Medida atropela o relator, Edson Fachin, e atende pedido de Augusto Aras, que atua contra a Lava Jato em sintonia com o Planalto
O ministro Dias Toffoli, do Supremo Tribunal Federal (STF), determinou, antes de sair da presidência do órgão, o arquivamento de todos os inquéritos abertos no Supremo que tiveram como base a colaboração premiada do ex-governador do Rio Sérgio Cabral, preso desde 2016.
A decisão foi tomada pelo ministro no apagar das luzes de sua saída da presidência do tribunal e atinge 12 novas frentes de investigação autorizadas pelo ministro Edson Fachin, que homologou a colaboração premiada assinada pelo político com a Polícia Federal.
As primeiras tratativas entre Cabral e a Polícia Federal começaram no início de 2019, na época em que Cabral confessou pela primeira vez os crimes cometidos. “Meu apego a poder e dinheiro é um vício”, disse o ex-governador, em fevereiro do ano passado. No início deste ano, o relator da Operação Lava Jato no STF, ministro Edson Fachin, decidiu validar o acordo de colaboração premiada firmado por Cabral com a Polícia Federal.
O acordo foi homologado pelo Supremo por envolver autoridades com prerrogativa de foro privilegiado, como ministros do Superior Tribunal de Justiça (STJ) e políticos.
Sérgio Cabral está preso e foi condenado a cerca de 280 anos de cadeia em ações da operação Lava Jato. O acordo entre Cabral e a PF foi então enviado para o STF e distribuído ao ministro Edson Fachin. Antes de homologar, o magistrado pediu manifestação do procurador-geral da República, Augusto Aras, que se posicionou contra a homologação. Aras lembrou que Cabral ocultou informações e protegeu pessoas durante a negociação do acordo com os procuradores da operação no Rio.

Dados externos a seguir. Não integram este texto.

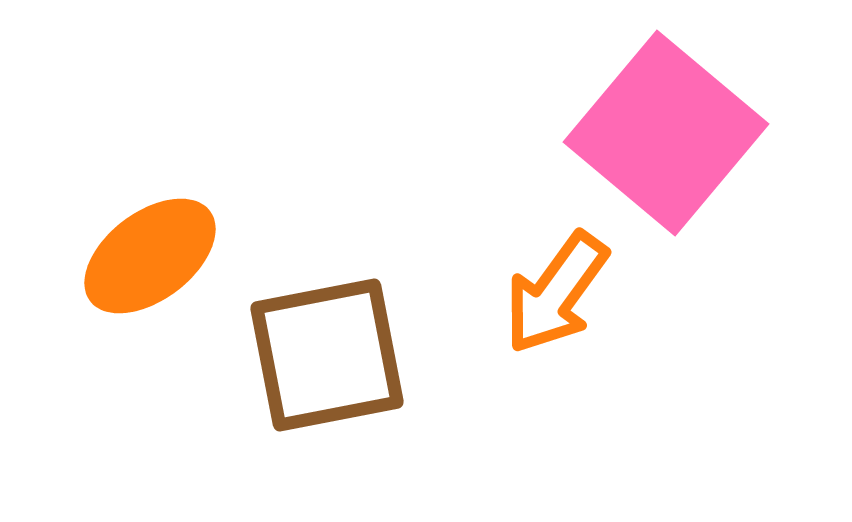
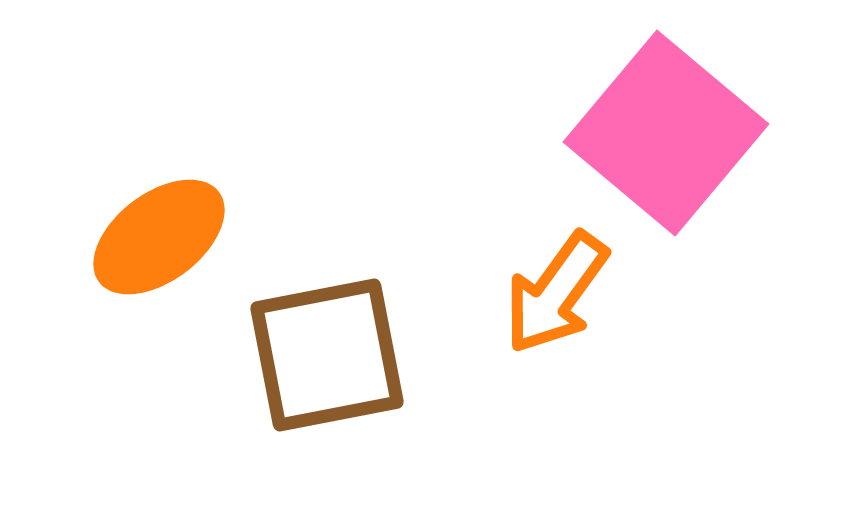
orange ellipse: moved 9 px right, 19 px up
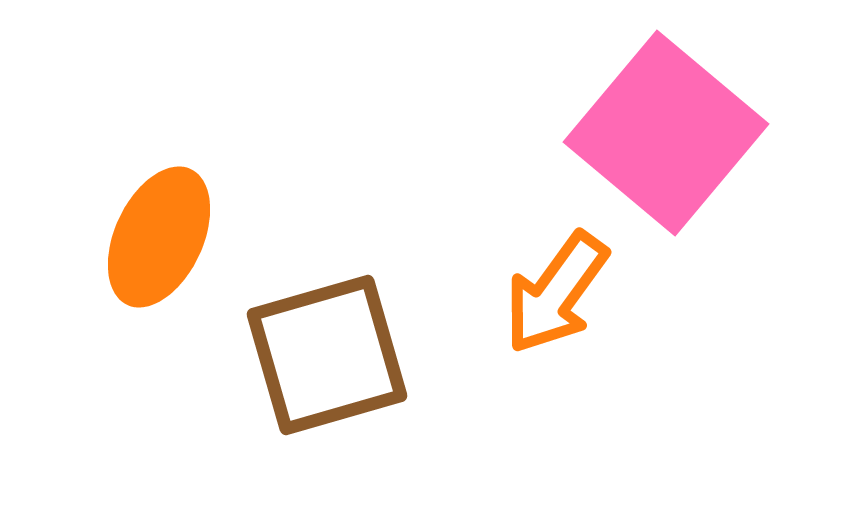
orange ellipse: rotated 28 degrees counterclockwise
brown square: rotated 5 degrees counterclockwise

Nos depoimentos prestados à PF, Cabral teria citado dezenas de políticos beneficiários do esquema de corrupção montado na gestão dele no estado e com membros do Judiciário. Entre os citados estariam ministros do STJ (Superior Tribunal de Justiça) e, por esse motivo, o acordo dependia da homologação do STF. Contrariando Aras, Fachin homologou em 6 de fevereiro o acordo. A defesa de Cabral pretendia usar a delação para brigar pela liberdade do cliente, sem o risco de interferir nas investigações ou cometer novos crimes.
No acordo Sérgio Cabral se comprometeu a devolver aos cofres públicos R$ 380 milhões recebidos como propina enquanto foi governador. Diferentemente de delações fechadas pela PGR, a PF não estabeleceu previamente os prêmios a serem concedidos ao colaborador, como redução de pena, por exemplo. O Ministério Público Federal no Rio de Janeiro também foi contra firmar colaboração premiada. A mesma posição adotada pelo procurador-geral da República.

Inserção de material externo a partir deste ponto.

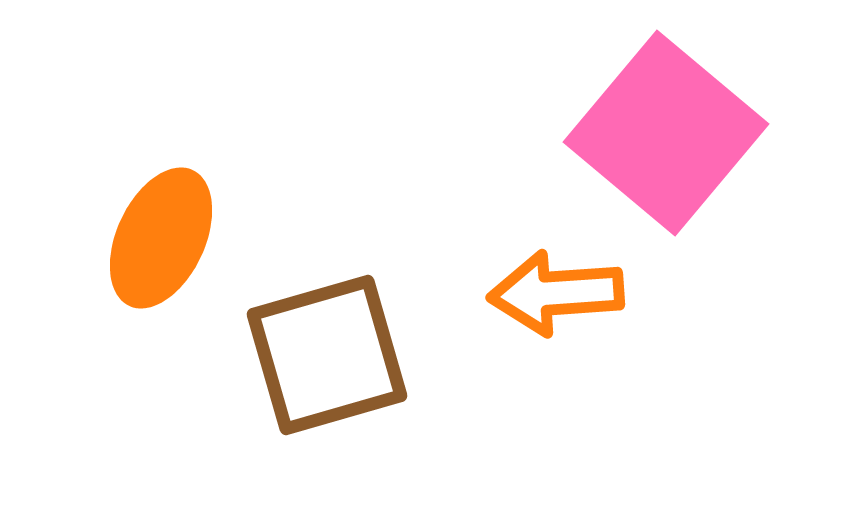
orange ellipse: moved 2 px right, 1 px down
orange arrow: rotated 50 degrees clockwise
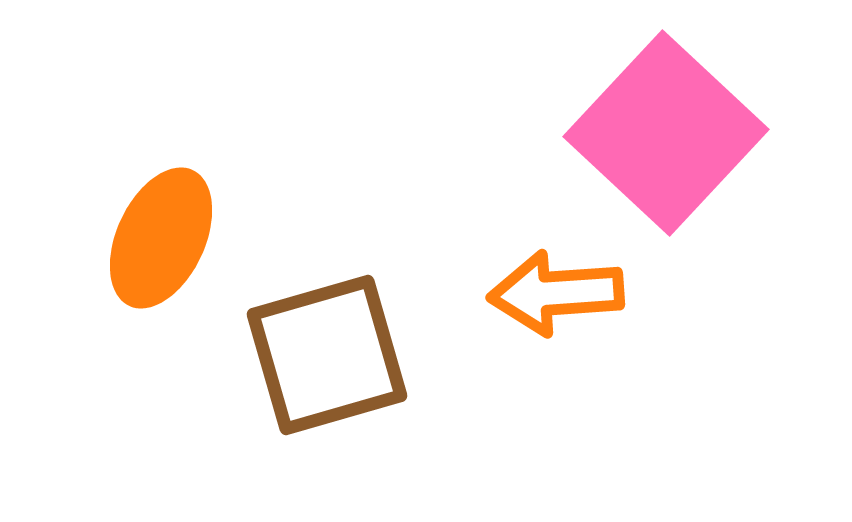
pink square: rotated 3 degrees clockwise
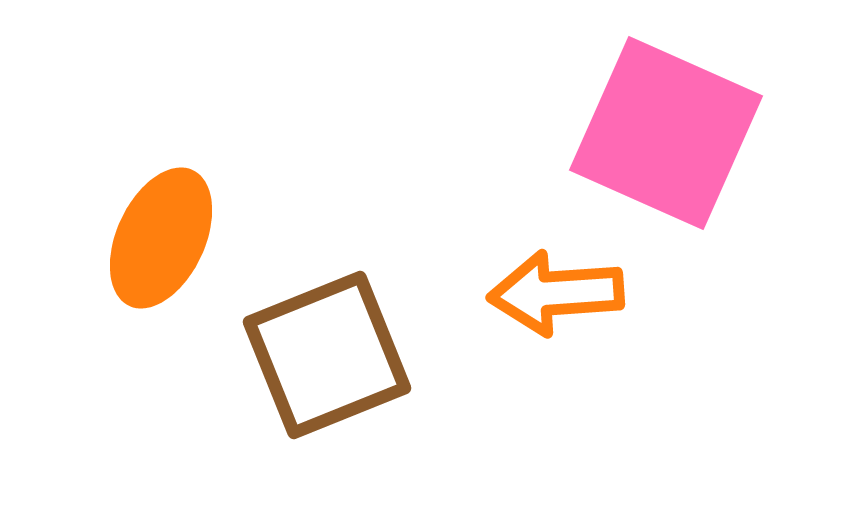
pink square: rotated 19 degrees counterclockwise
brown square: rotated 6 degrees counterclockwise
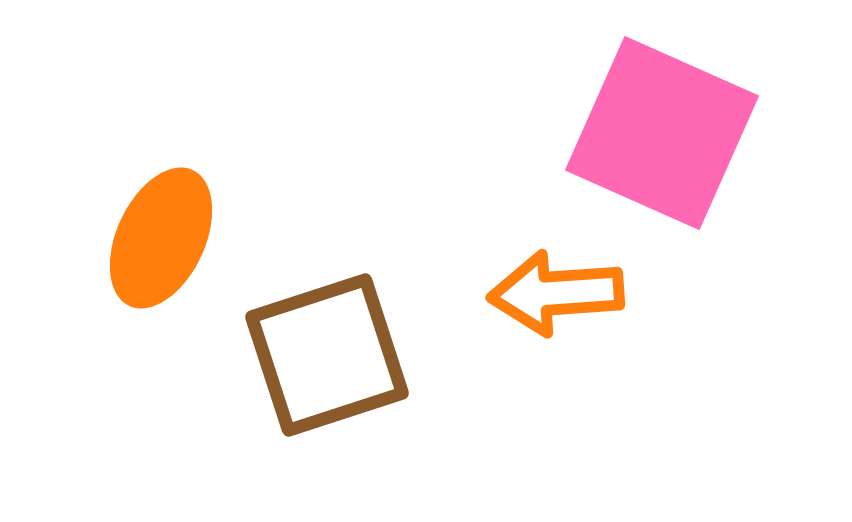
pink square: moved 4 px left
brown square: rotated 4 degrees clockwise
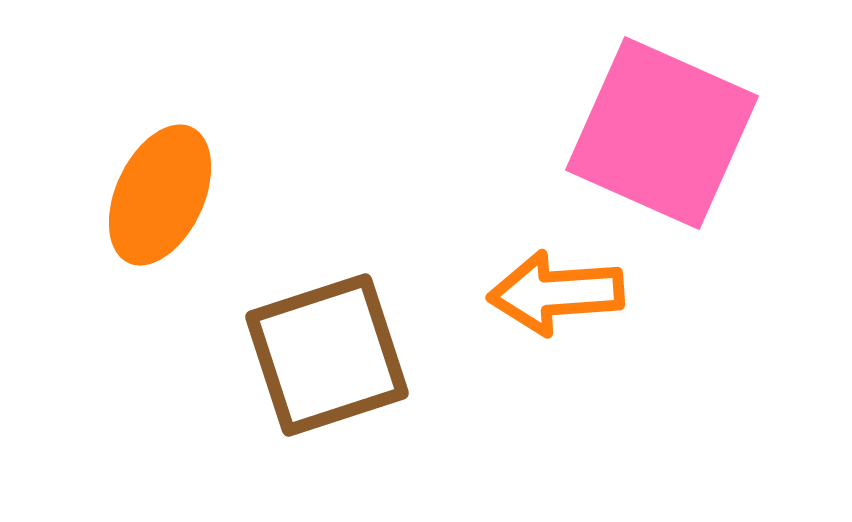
orange ellipse: moved 1 px left, 43 px up
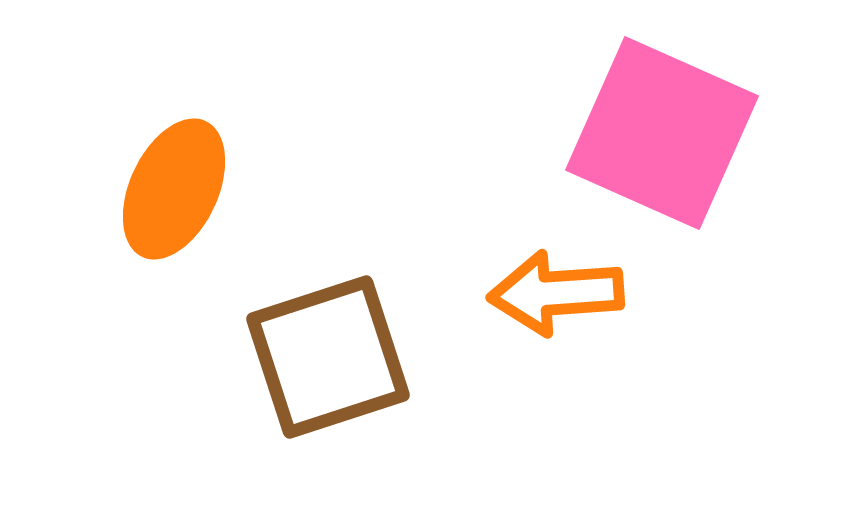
orange ellipse: moved 14 px right, 6 px up
brown square: moved 1 px right, 2 px down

Só que, em 2018, por 10 a 1, o STF decidiu que delegados de polícia – tanto da Federal como da Civil – podem fechar acordos de delação premiada. Por maioria, os ministros também firmaram o entendimento de que não é obrigatório que o Ministério Público dê um aval à colaboração feita com a polícia.
Após homologar o acordo e autorizar a abertura dos inquéritos, Fachin encaminhou a Toffoli os processos para que o então presidente do STF analisasse se seria o caso de redistribuí-los para outro integrante da Corte. Toffoli pediu um parecer de Aras, que opinou então pelo arquivamento das investigações. Na visão de Toffoli, o pedido de arquivamento realizado pelo titular da ação penal – o Ministério Público Federal – deve ser acolhido sem discussão de mérito.

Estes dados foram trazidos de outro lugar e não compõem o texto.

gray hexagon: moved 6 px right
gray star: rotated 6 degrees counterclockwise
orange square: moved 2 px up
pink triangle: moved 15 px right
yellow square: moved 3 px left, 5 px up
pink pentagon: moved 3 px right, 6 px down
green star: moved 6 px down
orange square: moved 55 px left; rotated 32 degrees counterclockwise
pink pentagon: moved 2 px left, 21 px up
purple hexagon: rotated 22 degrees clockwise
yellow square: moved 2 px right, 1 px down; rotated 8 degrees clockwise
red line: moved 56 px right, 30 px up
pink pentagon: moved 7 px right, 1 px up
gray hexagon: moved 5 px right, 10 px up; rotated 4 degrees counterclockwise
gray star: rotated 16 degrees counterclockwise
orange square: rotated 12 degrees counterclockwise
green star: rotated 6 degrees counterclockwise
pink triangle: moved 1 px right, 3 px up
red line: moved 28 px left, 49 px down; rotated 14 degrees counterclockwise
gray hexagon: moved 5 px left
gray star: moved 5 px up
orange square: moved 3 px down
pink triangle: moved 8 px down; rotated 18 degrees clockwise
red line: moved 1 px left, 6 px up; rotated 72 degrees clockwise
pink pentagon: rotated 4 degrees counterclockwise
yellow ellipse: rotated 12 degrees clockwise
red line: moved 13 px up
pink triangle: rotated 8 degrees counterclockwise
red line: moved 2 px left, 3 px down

A decisão de Toffoli, além de atropelar o ministro Edson Fachin, que havia homologado os acordos, foi tomada também a pedido do mesmo Procurador-Geral da República, Augusto Aras, que foi indicado por Jair Bolsonaro por fora da lista tríplice, e que tem atuado em sintonia com o Planalto contra as medidas de combate à corrupção. Aras “não viu” elementos para justificar as apurações das denúncias feitas por Cabral.
Na prática, a ação significa que nenhuma autoridade com foro privilegiado no STF poderá ser alvo de punições provenientes das acusações do ex-governador. Medidas como esta, associadas às decisões que estão sendo tomadas na Segunda Turma do STF, sem a presença do decano Celso de Mello, representam mais um revés na luta contra a corrupção.